* [Input data]:
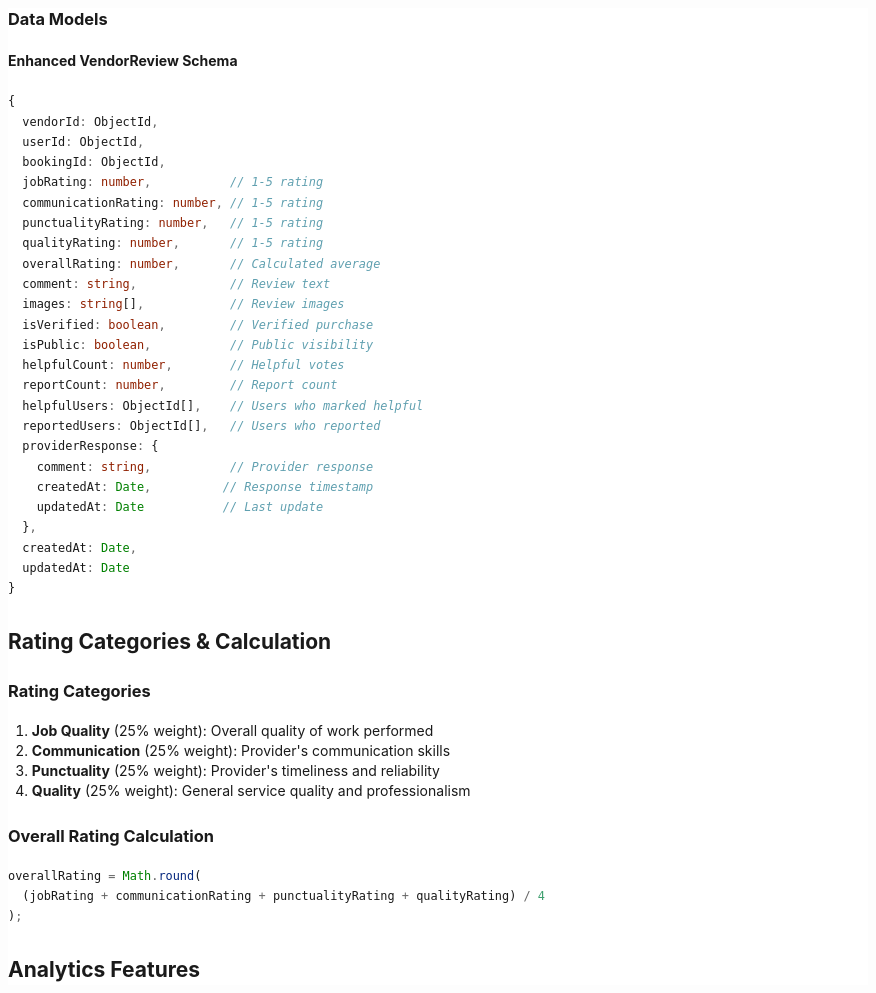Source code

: ### Data Models

#### Enhanced VendorReview Schema

```typescript
{
  vendorId: ObjectId,
  userId: ObjectId,
  bookingId: ObjectId,
  jobRating: number,           // 1-5 rating
  communicationRating: number, // 1-5 rating
  punctualityRating: number,   // 1-5 rating
  qualityRating: number,       // 1-5 rating
  overallRating: number,       // Calculated average
  comment: string,             // Review text
  images: string[],            // Review images
  isVerified: boolean,         // Verified purchase
  isPublic: boolean,           // Public visibility
  helpfulCount: number,        // Helpful votes
  reportCount: number,         // Report count
  helpfulUsers: ObjectId[],    // Users who marked helpful
  reportedUsers: ObjectId[],   // Users who reported
  providerResponse: {
    comment: string,           // Provider response
    createdAt: Date,          // Response timestamp
    updatedAt: Date           // Last update
  },
  createdAt: Date,
  updatedAt: Date
}
```

## Rating Categories & Calculation

### Rating Categories

1. **Job Quality** (25% weight): Overall quality of work performed
2. **Communication** (25% weight): Provider's communication skills
3. **Punctuality** (25% weight): Provider's timeliness and reliability
4. **Quality** (25% weight): General service quality and professionalism

### Overall Rating Calculation

```typescript
overallRating = Math.round(
  (jobRating + communicationRating + punctualityRating + qualityRating) / 4
);
```

## Analytics Features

* [What this task involves]: The expected output is every entry, retyped exactly, with all pictures removed.

* [Reply to the task]:
Source code

: ### Data Models

#### Enhanced VendorReview Schema

```typescript
{
  vendorId: ObjectId,
  userId: ObjectId,
  bookingId: ObjectId,
  jobRating: number,           // 1-5 rating
  communicationRating: number, // 1-5 rating
  punctualityRating: number,   // 1-5 rating
  qualityRating: number,       // 1-5 rating
  overallRating: number,       // Calculated average
  comment: string,             // Review text
  images: string[],            // Review images
  isVerified: boolean,         // Verified purchase
  isPublic: boolean,           // Public visibility
  helpfulCount: number,        // Helpful votes
  reportCount: number,         // Report count
  helpfulUsers: ObjectId[],    // Users who marked helpful
  reportedUsers: ObjectId[],   // Users who reported
  providerResponse: {
    comment: string,           // Provider response
    createdAt: Date,          // Response timestamp
    updatedAt: Date           // Last update
  },
  createdAt: Date,
  updatedAt: Date
}
```

## Rating Categories & Calculation

### Rating Categories

1. **Job Quality** (25% weight): Overall quality of work performed
2. **Communication** (25% weight): Provider's communication skills
3. **Punctuality** (25% weight): Provider's timeliness and reliability
4. **Quality** (25% weight): General service quality and professionalism

### Overall Rating Calculation

```typescript
overallRating = Math.round(
  (jobRating + communicationRating + punctualityRating + qualityRating) / 4
);
```

## Analytics Features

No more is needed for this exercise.